(Saved data entries)

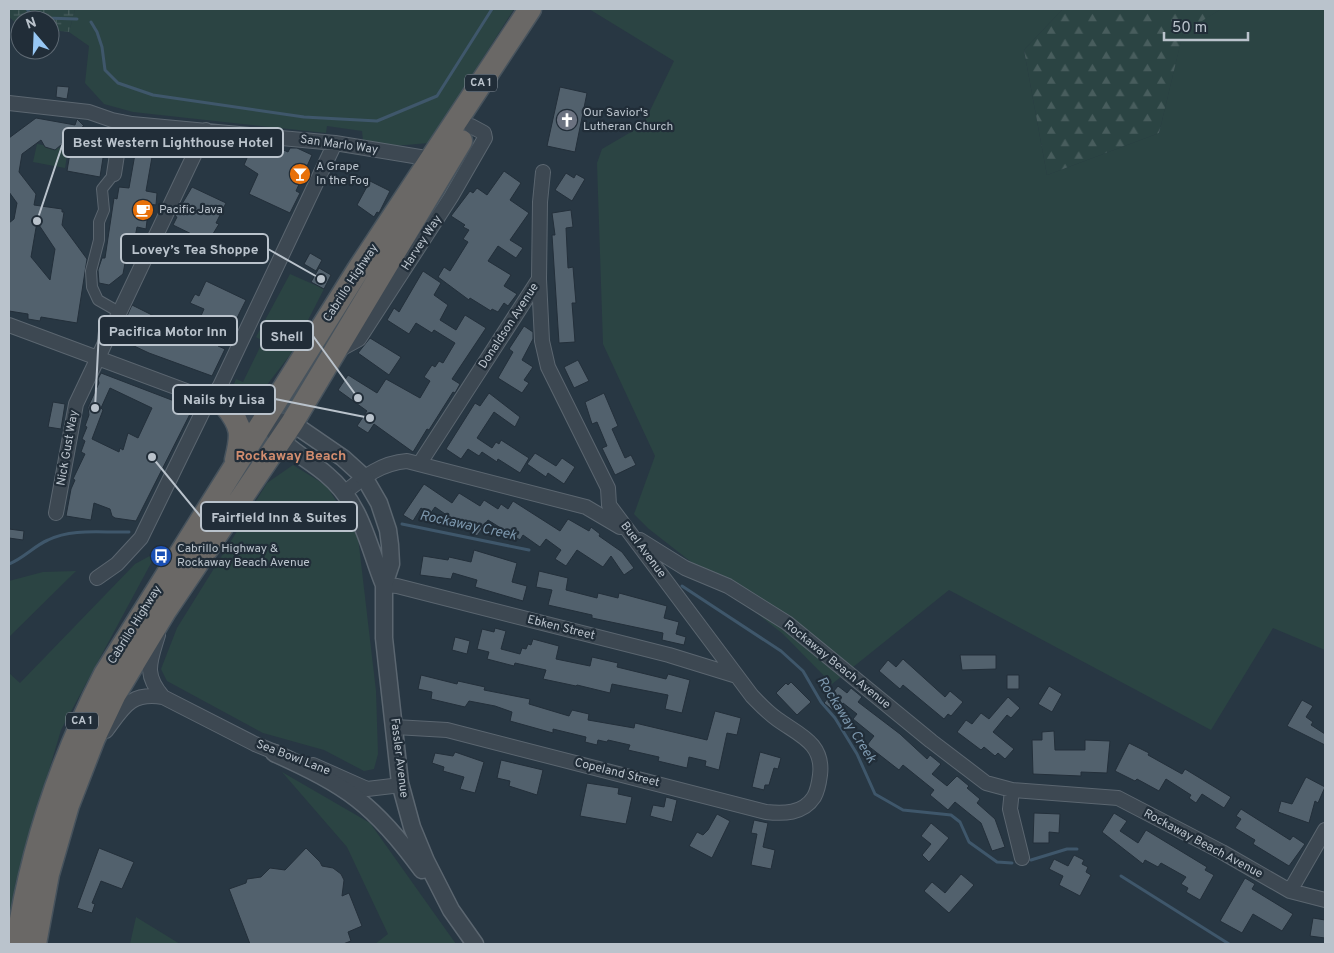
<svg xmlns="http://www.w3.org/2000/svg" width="1334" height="953" font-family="Overpass,sans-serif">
<defs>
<pattern id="forest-firs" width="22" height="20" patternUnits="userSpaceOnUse" patternTransform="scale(1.25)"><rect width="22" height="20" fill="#2b4443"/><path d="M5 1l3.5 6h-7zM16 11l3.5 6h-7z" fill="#485d5d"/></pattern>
<pattern id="wetland-marsh" width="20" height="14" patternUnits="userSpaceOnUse" patternTransform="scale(1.25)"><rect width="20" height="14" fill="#2b4443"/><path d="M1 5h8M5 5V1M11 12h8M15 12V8" fill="none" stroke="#485d5d"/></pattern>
</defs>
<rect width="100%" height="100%" fill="#283743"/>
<path fill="#2b4443" d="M75,9H514L429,143L394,146L363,141L362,131L327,126L326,133L133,112L104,104L85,83L89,46L69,32Z
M589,9H1063L1024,50L1047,175L1159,133L1183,32L1221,9H1325V650L1273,628L1211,730L949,590L832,684L783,634L649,529L634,514L655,456L603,344L597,163L602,149L643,125L674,61Z
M37,144L68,149L65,168L33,162Z
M290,274L324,289L290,355L256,399L231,391L236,379L243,382L263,341L256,337Z
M293,465L327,486L358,537L376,691L378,754L374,769L364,771L324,750L263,733L167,681L161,669L177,628L267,483Z
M157,552L61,730L16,881L9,926V673L20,683L135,564Z
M76,571L9,637V581L43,572Z
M282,772L370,823L456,944H375L388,934L347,847Z
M136,917L180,944H130Z"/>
<path fill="url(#forest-firs)" d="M1063,9H1221L1183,33L1159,133L1047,175L1024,50Z"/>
<path fill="url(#wetland-marsh)" d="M9,9H75L69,32L50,30V20H20V26L9,17Z"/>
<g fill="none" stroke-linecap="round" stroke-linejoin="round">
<path stroke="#3f576b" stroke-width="3" d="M27,9L29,12L45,18L77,19
M91,22L97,32L102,47L105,70L118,83L153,95L304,117L377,121L437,96L492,9
M402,524L529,550
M9,564C24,558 34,546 48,540C73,528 102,533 129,532
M682,586L781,651L803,671L821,702L835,718L857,754L875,794L903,810L951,815L960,822L969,842L997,862L1012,863
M1031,860L1067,849H1077
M1121,876L1229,944"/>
</g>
<path fill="#52616d" stroke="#232f3a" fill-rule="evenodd" d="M57,86L69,87L67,99L56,97Z
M560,87L587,93L575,152L547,146Z
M36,118L75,125L77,119L84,126L82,127L103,158L100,177L67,171L73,135L55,150L45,147L41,140L22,154L19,172L36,194L34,205L62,209V212H64L62,225L87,259L77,323L41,317L40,321L28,319V314L9,311V223L14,219L17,203L9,192V138ZM37,222L55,249L50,280L31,257Z
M253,144L274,146L288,152L290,148H297L312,155L296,191L300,193L290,213L249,194L258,174L244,165Z
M135,154L152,157L146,191L157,193L156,205L149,204L146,229L137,227L130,263H125L123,274L109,285L99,283L98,270L102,258H105L114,198L117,199L119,187L129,188Z
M504,171L521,183L510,200L529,213L510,240L523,248L516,258L498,246L488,261L511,275L504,286L517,294L508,306L504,303L498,312L492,309L491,311L470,298L469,300L438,277L444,267L450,271L468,242L463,239L469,230L463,227L465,225L451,216L470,191L473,193L477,188L487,195Z
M566,173L574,178L576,174L585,179L572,201L555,190Z
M370,181L390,191L379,213L377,212L374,217L357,205Z
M192,187L226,203L216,223L219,224L208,242L173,225L177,217L175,216Z
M571,210L573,227L566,228L568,268L573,267L576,303H572L575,342L559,343L552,235H555L552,213Z
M310,253L322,260L316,271L304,264Z
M319,268L331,275L324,289L311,282Z
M423,271L441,283L434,295L448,305L440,320L456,330L465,315L486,328L452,379L460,384L455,393L453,392L429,430L427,429L413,452L374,424L368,433L357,426L367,411L338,390L348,375L377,393L386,379L420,398L430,381L424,377L432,365L435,367L439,361L443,363L455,343L434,330L432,333L416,323L409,334L387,320L394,308L399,312Z
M206,281L246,300L235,322L230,320L218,346L225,349L212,376L149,353L117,338L132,305L164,321L161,328L182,338L183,335L191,339L204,309L190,303L195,294L199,296Z
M524,326L533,332V339L522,360L533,367L524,380L529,383L522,393L498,378L513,352L509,349Z
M370,338L401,357L389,375L358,353Z
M578,360L589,381L574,388L564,367Z
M101,373L190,407L191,412L136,521L115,518L112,516L110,509L94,503L91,520L66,516L71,489L75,480L73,479L85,454L81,452L85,441L82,439L87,427L85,426L89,415L88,407L99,383L98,379ZM110,388L152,408L138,438L128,433L123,450L120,448L119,452L92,439L103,410L101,408Z
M489,393L520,417L515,427L494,412L477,438L492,448L496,442L499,444L501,440L529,458L520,473L498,459L497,462L482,452L479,456L468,449L461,459L446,449L475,403L480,406Z
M604,393L618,426L612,429L625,458L631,455L636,465L615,475L602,448L607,446L597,422L592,424L585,402Z
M53,402L65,404L61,429L48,427Z
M535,453L556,466L562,458L575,467L564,484L548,473L546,477L527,464Z
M424,484L452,503L459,493L480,506L484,500L498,509L501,504L508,509L513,501L560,531L568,519L589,531L591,527L600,534L599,536L622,552L634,568L624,575L611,556L603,567L577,550L566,566L555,559L561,550L546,539L540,547L523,535L520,540L488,520L477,536L435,507L430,514L421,508L413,521L403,515Z
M9,529L24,531L23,540L9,538Z
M474,550L517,563L512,582L527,586L523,601L475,587L477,580L453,573L451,579L420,575L423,556L448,560L449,557L471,562Z
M539,571L568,578L566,590L597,598L598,593L618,598L619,593L667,606L664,618L679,622L676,634L686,637L684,645L662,640L663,633L592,618V615L548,605L552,590L536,587Z
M495,628L506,631L501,649L520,654L522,648L526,649L528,644L531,645L533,639L559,646L556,659L590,666L592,657L618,663L617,667L666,679L668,674L690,680L682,713L665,709L668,695L612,684L610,693L577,685L576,686L543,679L546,670L515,663L514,666L487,659L489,652L477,649L482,629L494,632Z
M455,637L470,641L467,654L452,650Z
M960,655H996V669L962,670Z
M903,659L945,697L950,691L963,702L951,716L948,714L944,719L903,685L900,689L879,671L888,660L896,667Z
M421,675L457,684L458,681L485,687L484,690L530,699L529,704L569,716L572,710L589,714L588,720L634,728L635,723L707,740L715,711L741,718L737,735L727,733L719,770L705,766L706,761L689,757L687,768L658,761L659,757L628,750L630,745L608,740L607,742L598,740L597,745L585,742L586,737L553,729V733L510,721L512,712L495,706L469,701L465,707L431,699L432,692L418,689Z
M1007,675H1019V689H1007Z
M791,682L811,702L797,715L776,693L786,683L788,685Z
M838,686L847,693L851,688L862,697L858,702L900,734L927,759L930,755L941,764L932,774L947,786L957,776L969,786L967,788L980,799L977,803L995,819L1005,847L992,851L981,823L955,802L948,810L930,795L934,790L903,765L899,770L867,745L874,736L853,719L857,714L843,703L835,712L824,703Z
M1049,686L1062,694L1052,712L1038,704Z
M1008,697L1020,708L1011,718L1007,715L993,732L1014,749L1005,759L998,753L995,756L984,747L981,750L957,732L966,720L972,724L981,713L989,719Z
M1302,700L1313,706L1306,717L1313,722L1311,725L1325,734V745L1287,726Z
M1054,731L1055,750H1085V740L1110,741L1107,773L1081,772V776L1033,774L1032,740H1042V732Z
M1129,743L1149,753L1148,755L1182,774L1185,769L1231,797L1224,808L1202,794L1196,803L1189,798L1191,795L1166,779L1159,791L1137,779L1135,781L1115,771Z
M455,752L484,762L475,793L460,789L464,777L443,771L444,767L432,763L435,753L453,756Z
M760,752L781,758L778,769L774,768L769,785H765L764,790L752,787Z
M501,760L543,770L537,795L509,786L510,781L497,778Z
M1306,777L1325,787L1318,803L1315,801L1309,823L1278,812L1281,801L1292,804Z
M587,783L619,788L618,794L632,797L626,824L580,816Z
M666,797L677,800L672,822L650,816L653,805L664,807Z
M1241,809L1290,840L1293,836L1305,844L1289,866L1253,844L1255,840L1235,828L1241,819L1236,816Z
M1034,813L1060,814L1059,833L1049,832V843H1033Z
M1114,813L1127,821L1120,831L1138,843L1146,830L1207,867L1205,870L1214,875L1200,900L1186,892L1188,888L1181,884L1186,877L1161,863L1158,867L1145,860L1143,864L1102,832Z
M717,814L730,821L712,858L689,846L697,832L703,835L708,830Z
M754,820L768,823L763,847L775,850L771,869L751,865L757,834L751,833Z
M931,823L949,838L929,862L922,855L931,844L921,836Z
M99,848L134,862L122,889L101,881L92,903L95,904L92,913L77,908Z
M306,848L320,862L322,866L333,868L341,874L344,880L342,896L349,893L362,926L348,932L351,941L343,944H250L229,889L246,883L247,879L261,877L270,868L285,870Z
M1074,855L1084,860L1082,864L1088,867L1086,872L1091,875L1080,896L1059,885L1063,876L1049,869L1054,859L1068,866Z
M961,874L974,885L949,913L924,891L932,882L945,893Z
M1245,878L1255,884L1252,889L1293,914L1282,931L1253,914L1242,933L1220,921Z
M1313,918L1325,920V938L1310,936Z"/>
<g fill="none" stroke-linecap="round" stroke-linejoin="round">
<g stroke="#5b6670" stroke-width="12">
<path id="pedestrian" d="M114,174L102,189L104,210L99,222V240L91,271L92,287L98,300L119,312"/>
</g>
<g stroke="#5b6670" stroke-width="16">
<path id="minor" d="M9,103L89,112L112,120L132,124L335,143L432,159
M114,174L122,122
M9,325L264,420
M337,351L359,339L451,197L485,138L484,133L471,126
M420,463L539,279
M344,493C364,477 381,463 407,461L586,507L620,527
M56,513L76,404L206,130
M640,540L685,568L728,586L787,623L931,741L986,783L1012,790L1118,798L1222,852L1290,891L1325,900
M97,578L117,564L141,538L203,411L220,386L335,143
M384,585L397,586L669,655L737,676
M158,635C150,662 143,674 163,697
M395,727L447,730L766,812C783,814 803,814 814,797C818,790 819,783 820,775C824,743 799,735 777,719C767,712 760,704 752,696L609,505L608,488L548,367L542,341L539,279L540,202L543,172
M106,731C124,707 130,692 163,697L255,744L282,755
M313,765L367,789L401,785
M1012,790L1010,809L1022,858
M1290,891L1325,830"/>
</g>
<g stroke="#5b6670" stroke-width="19">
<path id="tertiary" d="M264,420L292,423L343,458L364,477L379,503L388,530L390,545L391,564L384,585V638L400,783L412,827L426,861L451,910L475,944
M274,432C288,450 310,460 327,475C362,504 368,546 384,585
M274,753C347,786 374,804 422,870"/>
</g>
<g stroke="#47535d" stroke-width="25">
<path id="trunk" d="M226,406C243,427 242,435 236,460
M17,944C31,848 61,760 105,674L358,270L530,9
M35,944L48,874L68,805L94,738L115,694L165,611L292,423L461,141"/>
</g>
<use href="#pedestrian" stroke="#3d4852" stroke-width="10"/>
<use href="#minor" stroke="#3d4852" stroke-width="14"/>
<use href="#tertiary" stroke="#3d4852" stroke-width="16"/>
<use href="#trunk" stroke="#6a6866" stroke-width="22"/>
</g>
<defs>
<g id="church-disc" transform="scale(1.125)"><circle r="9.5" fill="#6b7280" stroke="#212d38"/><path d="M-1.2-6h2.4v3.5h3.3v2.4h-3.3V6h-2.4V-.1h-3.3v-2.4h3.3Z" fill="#fff"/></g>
<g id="bar-disc" transform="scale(1.125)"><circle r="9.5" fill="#e8710a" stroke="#212d38"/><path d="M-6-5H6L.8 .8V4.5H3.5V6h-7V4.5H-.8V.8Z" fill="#fff"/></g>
<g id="cafe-disc" transform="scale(1.125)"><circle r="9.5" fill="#e8710a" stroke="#212d38"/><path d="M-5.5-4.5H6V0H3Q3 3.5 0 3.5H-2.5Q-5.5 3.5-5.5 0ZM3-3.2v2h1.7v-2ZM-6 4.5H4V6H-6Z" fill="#fff"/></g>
<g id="bus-disc" transform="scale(1.125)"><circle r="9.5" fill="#1a4fb4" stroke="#212d38"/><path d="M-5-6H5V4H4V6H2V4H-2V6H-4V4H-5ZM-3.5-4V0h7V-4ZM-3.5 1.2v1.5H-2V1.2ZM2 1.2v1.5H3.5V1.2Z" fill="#fff"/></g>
</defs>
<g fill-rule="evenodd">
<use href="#church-disc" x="567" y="120"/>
<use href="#bar-disc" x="300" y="174"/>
<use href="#cafe-disc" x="143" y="210"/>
<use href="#bus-disc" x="161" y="556"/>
</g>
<g text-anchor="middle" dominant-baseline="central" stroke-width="4.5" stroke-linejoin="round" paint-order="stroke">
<g fill="#212d38" stroke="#8c96a0" stroke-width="1">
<rect x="465" y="74.5" width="32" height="17" rx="4"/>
<rect x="66" y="712.5" width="32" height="17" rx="4"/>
</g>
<g font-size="11" font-weight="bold" fill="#bac3cc">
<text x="481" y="83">CA 1</text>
<text x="82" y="721">CA 1</text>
</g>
<g font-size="12" fill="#bac3cc" stroke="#212d38" text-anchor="start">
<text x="583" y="113">Our Savior's<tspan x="583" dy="14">Lutheran Church</tspan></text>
<text x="316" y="167">A Grape<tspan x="316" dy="14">In the Fog</tspan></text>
<text x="159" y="210">Pacific Java</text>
<text x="177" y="549">Cabrillo Highway &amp;<tspan x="177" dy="14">Rockaway Beach Avenue</tspan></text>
</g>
<g font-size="12" fill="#bac3cc" stroke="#212d38">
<text transform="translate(339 145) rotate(8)">San Marlo Way</text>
<text transform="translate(422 243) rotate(-57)">Harvey Way</text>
<text transform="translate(351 283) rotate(-57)">Cabrillo Highway</text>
<text transform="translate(509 326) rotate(-57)">Donaldson Avenue</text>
<text transform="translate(68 448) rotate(-80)">Nick Gust Way</text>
<text transform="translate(643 550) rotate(53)">Buel Avenue</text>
<text transform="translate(135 625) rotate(-58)">Cabrillo Highway</text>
<text transform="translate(561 628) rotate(14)">Ebken Street</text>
<text transform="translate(837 665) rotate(39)">Rockaway Beach Avenue</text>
<text transform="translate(293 758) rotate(21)">Sea Bowl Lane</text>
<text transform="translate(399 758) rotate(83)">Fassler Avenue</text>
<text transform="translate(617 773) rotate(14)">Copeland Street</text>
<text transform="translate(1203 844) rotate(28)">Rockaway Beach Avenue</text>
</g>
<g font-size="14" font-weight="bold" fill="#d28d6f" stroke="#212d38">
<text x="291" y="456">Rockaway Beach</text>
</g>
<g font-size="14" font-style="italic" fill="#7c97ad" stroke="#212d38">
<text transform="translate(468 526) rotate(12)">Rockaway Creek</text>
<text transform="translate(846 720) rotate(58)">Rockaway Creek</text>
</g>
</g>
<path fill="none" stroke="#bac3cc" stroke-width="2" d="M37 221L63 143M321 279L268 249M95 408L99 331M358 398L313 336M370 418L275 399M152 457L201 517"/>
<g fill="#bac3cc" stroke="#212d38" stroke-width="2">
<circle cx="37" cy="221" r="5"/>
<circle cx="321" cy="279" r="5"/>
<circle cx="95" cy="408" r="5"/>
<circle cx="358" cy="398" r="5"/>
<circle cx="370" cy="418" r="5"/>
<circle cx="152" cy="457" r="5"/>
</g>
<g fill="#212d38" stroke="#bac3cc" stroke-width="2">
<rect x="63" y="128" width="220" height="29" rx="5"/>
<rect x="121" y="234" width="147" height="29" rx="5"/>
<rect x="99" y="316" width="138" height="29" rx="5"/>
<rect x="261" y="321" width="52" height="29" rx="5"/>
<rect x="173" y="385" width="102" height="29" rx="5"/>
<rect x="201" y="502" width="156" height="29" rx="5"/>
</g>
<g font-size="14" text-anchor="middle" font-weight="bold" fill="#bac3cc">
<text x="173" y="147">Best Western Lighthouse Hotel</text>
<text x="195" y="254">Lovey’s Tea Shoppe</text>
<text x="168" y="336">Pacifica Motor Inn</text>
<text x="287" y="341">Shell</text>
<text x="224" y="404">Nails by Lisa</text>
<text x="279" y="522">Fairfield Inn &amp; Suites</text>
</g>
<rect width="1334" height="953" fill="none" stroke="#bac3cc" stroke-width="20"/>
<g transform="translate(35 35) rotate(341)"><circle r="24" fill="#212d38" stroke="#5e6973"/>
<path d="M0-4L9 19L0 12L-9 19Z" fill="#97c7f4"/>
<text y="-8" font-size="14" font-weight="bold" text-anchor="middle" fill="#bac3cc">N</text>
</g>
<path d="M1164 32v8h84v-8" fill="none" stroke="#bac3cc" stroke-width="2.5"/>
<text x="1172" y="32" font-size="15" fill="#bac3cc" stroke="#212d38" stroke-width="4" paint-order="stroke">50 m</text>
</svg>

▶ TASK PROMPT
Copy out every line of the data in which the word "middle" is found.

▶ EXERCISE SOLUTION
<g text-anchor="middle" dominant-baseline="central" stroke-width="4.5" stroke-linejoin="round" paint-order="stroke">
<g font-size="14" text-anchor="middle" font-weight="bold" fill="#bac3cc">
<text y="-8" font-size="14" font-weight="bold" text-anchor="middle" fill="#bac3cc">N</text>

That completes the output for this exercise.